Project finds dozens of drugs that could block entry or replication of the COVID-19 virus in human cells.
UCSF project could combat this pandemic — and the next one
If our cells could fend off the new coronavirus, it doesn’t matter how awful it is. The virus dies. End of story.
That simple fact is behind an ambitious drug-hunting project led by UC San Francisco molecular biologist Nevan Krogan.
On Thursday, Krogan’s team of 120 international scientists announced the discovery of dozens of existing drugs that, if repurposed, could block entry or replication of the COVID-19 virus in human cells. The research is published in the most recent issue of the journal Nature.
The strategy is very different from the approach used to create antiviral drugs like remdesivir, which attack the virus’s internal machinery.
That effort is focusing on the virus. Krogan’s team is focusing, instead, on us.
Can the drugs help lock and bolt the cellular door to its entry? Or starve or chase it out? That’s what they hope to learn.
“The virus itself cannot live by itself. It cannot replicate by itself. It needs our cells, our genes, our proteins in order to live,” Krogan said at a Thursday news briefing. “So it’d be very advantageous to understand the human genes and proteins that the virus needs.”
The concept, he said, is “targeting the human counterparts and vulnerabilities required for viral infection in a human cell.”
Already, there are several promising candidates. They are now slated for further investigation, and perhaps human trials.
The scientists also discovered something far more disconcerting: a popular over-the-counter cold medicine that actually helps the virus. The studies are just in a lab, not in people. But dextromethorphan, used in cough syrup, tablets and capsules, caused the coronavirus to multiply.
“Obviously, if you have COVID-19, you’re coughing and you’re reaching on the shelf for the cough syrup,” said Krogan, director of the Quantitative Biosciences Institute at UCSF and a
senior investigator at Gladstone Institutes. “It actually appears to be ‘pro viral’ in the laboratory … it actually makes the virus grow better.
“We’re not necessarily recommending that everybody stop taking dextromethorphan for sure,” he said. But “if I had COVID-19, I would think twice about using some of these cough syrups until more information was available to us.”
Normally, Krogan’s lab studies how disease genes interact with proteins in the human body.
But the news of a community-acquired COVID-19 in a woman hospitalized at Mountain View’s El Camino Hospital alarmed him. It told him that the virus could be widespread.
He realigned the focus of his lab. According to a report in the Proceedings of the National Academy of Sciences, he came up with a schedule of lab shifts to work around the clock while maintaining at least 6 feet of space among colleagues.
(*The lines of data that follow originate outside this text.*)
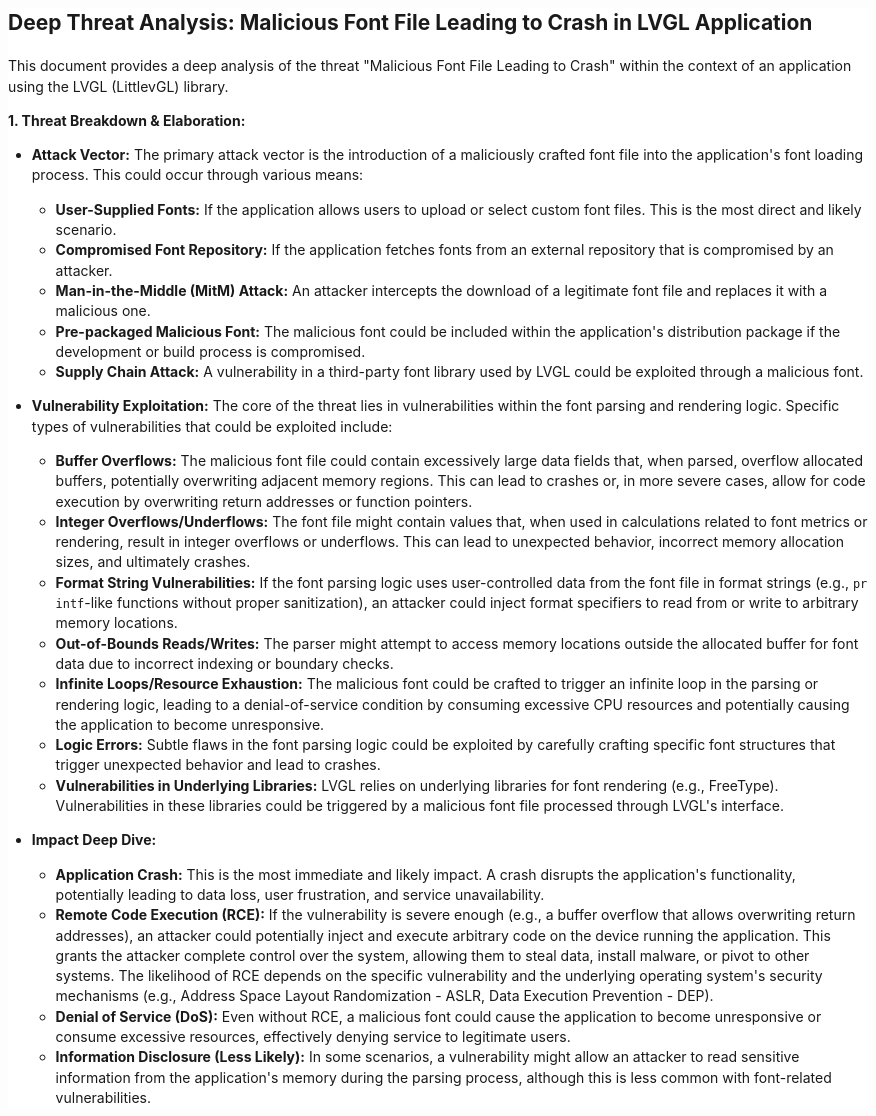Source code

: ## Deep Threat Analysis: Malicious Font File Leading to Crash in LVGL Application

This document provides a deep analysis of the threat "Malicious Font File Leading to Crash" within the context of an application using the LVGL (LittlevGL) library.

**1. Threat Breakdown & Elaboration:**

* **Attack Vector:** The primary attack vector is the introduction of a maliciously crafted font file into the application's font loading process. This could occur through various means:
    * **User-Supplied Fonts:** If the application allows users to upload or select custom font files. This is the most direct and likely scenario.
    * **Compromised Font Repository:** If the application fetches fonts from an external repository that is compromised by an attacker.
    * **Man-in-the-Middle (MitM) Attack:** An attacker intercepts the download of a legitimate font file and replaces it with a malicious one.
    * **Pre-packaged Malicious Font:** The malicious font could be included within the application's distribution package if the development or build process is compromised.
    * **Supply Chain Attack:** A vulnerability in a third-party font library used by LVGL could be exploited through a malicious font.

* **Vulnerability Exploitation:** The core of the threat lies in vulnerabilities within the font parsing and rendering logic. Specific types of vulnerabilities that could be exploited include:
    * **Buffer Overflows:** The malicious font file could contain excessively large data fields that, when parsed, overflow allocated buffers, potentially overwriting adjacent memory regions. This can lead to crashes or, in more severe cases, allow for code execution by overwriting return addresses or function pointers.
    * **Integer Overflows/Underflows:**  The font file might contain values that, when used in calculations related to font metrics or rendering, result in integer overflows or underflows. This can lead to unexpected behavior, incorrect memory allocation sizes, and ultimately crashes.
    * **Format String Vulnerabilities:** If the font parsing logic uses user-controlled data from the font file in format strings (e.g., `printf`-like functions without proper sanitization), an attacker could inject format specifiers to read from or write to arbitrary memory locations.
    * **Out-of-Bounds Reads/Writes:** The parser might attempt to access memory locations outside the allocated buffer for font data due to incorrect indexing or boundary checks.
    * **Infinite Loops/Resource Exhaustion:** The malicious font could be crafted to trigger an infinite loop in the parsing or rendering logic, leading to a denial-of-service condition by consuming excessive CPU resources and potentially causing the application to become unresponsive.
    * **Logic Errors:** Subtle flaws in the font parsing logic could be exploited by carefully crafting specific font structures that trigger unexpected behavior and lead to crashes.
    * **Vulnerabilities in Underlying Libraries:** LVGL relies on underlying libraries for font rendering (e.g., FreeType). Vulnerabilities in these libraries could be triggered by a malicious font file processed through LVGL's interface.

* **Impact Deep Dive:**
    * **Application Crash:** This is the most immediate and likely impact. A crash disrupts the application's functionality, potentially leading to data loss, user frustration, and service unavailability.
    * **Remote Code Execution (RCE):**  If the vulnerability is severe enough (e.g., a buffer overflow that allows overwriting return addresses), an attacker could potentially inject and execute arbitrary code on the device running the application. This grants the attacker complete control over the system, allowing them to steal data, install malware, or pivot to other systems. The likelihood of RCE depends on the specific vulnerability and the underlying operating system's security mechanisms (e.g., Address Space Layout Randomization - ASLR, Data Execution Prevention - DEP).
    * **Denial of Service (DoS):** Even without RCE, a malicious font could cause the application to become unresponsive or consume excessive resources, effectively denying service to legitimate users.
    * **Information Disclosure (Less Likely):** In some scenarios, a vulnerability might allow an attacker to read sensitive information from the application's memory during the parsing process, although this is less common with font-related vulnerabilities.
Although a mass spectrometer broke down and the group failed to synthesize three viral proteins, the last pieces of data — revealing which host proteins interacted with viral proteins — came in just as the lab shut down to comply with the state’s shelterin-place orders.
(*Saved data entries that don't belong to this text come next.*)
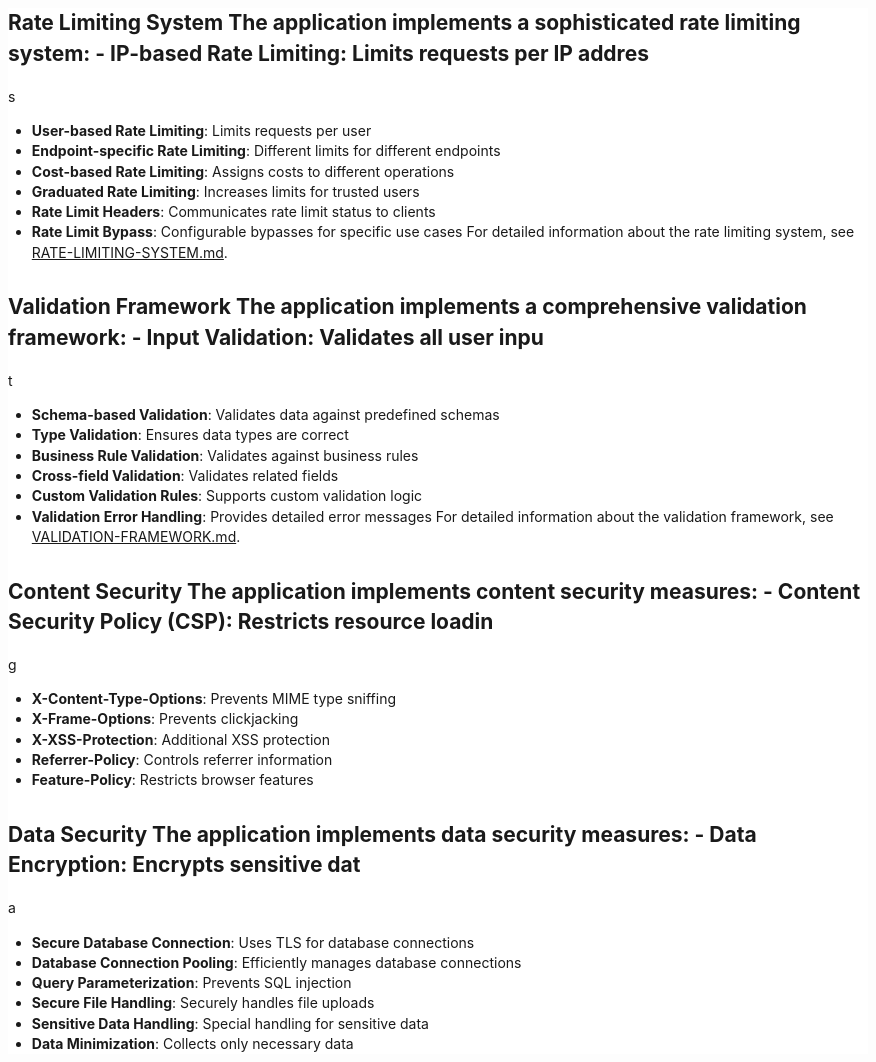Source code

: ## Rate Limiting System The application implements a sophisticated rate limiting system: - **IP-based Rate Limiting**: Limits requests per IP addres

s

- **User-based Rate Limiting**: Limits requests per user
- **Endpoint-specific Rate Limiting**: Different limits for different endpoints
- **Cost-based Rate Limiting**: Assigns costs to different operations
- **Graduated Rate Limiting**: Increases limits for trusted users
- **Rate Limit Headers**: Communicates rate limit status to clients
- **Rate Limit Bypass**: Configurable bypasses for specific use cases For detailed information about the rate limiting system, see [RATE-LIMITING-SYSTEM.md](RATE-LIMITING-SYSTEM.md).

## Validation Framework The application implements a comprehensive validation framework: - **Input Validation**: Validates all user inpu

t

- **Schema-based Validation**: Validates data against predefined schemas
- **Type Validation**: Ensures data types are correct
- **Business Rule Validation**: Validates against business rules
- **Cross-field Validation**: Validates related fields
- **Custom Validation Rules**: Supports custom validation logic
- **Validation Error Handling**: Provides detailed error messages For detailed information about the validation framework, see [VALIDATION-FRAMEWORK.md](VALIDATION-FRAMEWORK.md).

## Content Security The application implements content security measures: - **Content Security Policy (CSP)**: Restricts resource loadin

g

- **X-Content-Type-Options**: Prevents MIME type sniffing
- **X-Frame-Options**: Prevents clickjacking
- **X-XSS-Protection**: Additional XSS protection
- **Referrer-Policy**: Controls referrer information
- **Feature-Policy**: Restricts browser features

## Data Security The application implements data security measures: - **Data Encryption**: Encrypts sensitive dat

a

- **Secure Database Connection**: Uses TLS for database connections
- **Database Connection Pooling**: Efficiently manages database connections
- **Query Parameterization**: Prevents SQL injection
- **Secure File Handling**: Securely handles file uploads
- **Sensitive Data Handling**: Special handling for sensitive data
- **Data Minimization**: Collects only necessary data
In just a few weeks, Krogan and his collaborators purified 26 of the virus’s 29 proteins and identified more than 300 proteins in our cells that the virus uses to enter, infect and multiply.
They started sorting through chemical libraries of existing drugs that could be candidates for treatment.
Of 69 potential drugs, many are already in the development pipeline or in clinical trials for other diseases. Nearly 25 already are approved by the U. S. Food and Drug Administration. Repurposing existing medicine is faster than developing a new drug from scratch.
Moreover, repurposed drugs already have been through safety trials, proving that medicine won’t cause death. Some are already in production; if they are effective against COVID-19, it would just mean scaling up manufacturing to meet the demand.
There are therapeutic advantages to this human-focused approach, he said. Unlike antiviral drugs that attack the virus, drugs that target the human cells are less likely to induce viral resistance.
“The problem with developing a drug against the virus … it mutates quickly; you can get resistance,” he said. “If you target a human protein that virus needs, you don’t have to worry so much.”
It also would offer hope for the next coronavirus that comes our way, he added.
“Many different viruses target similar human genes and proteins,” he said, “so if we can come up with a therapy here, a treatment that works for COVID-19, it potentially could work for COVID-22, COVID-24 and other viruses as well.”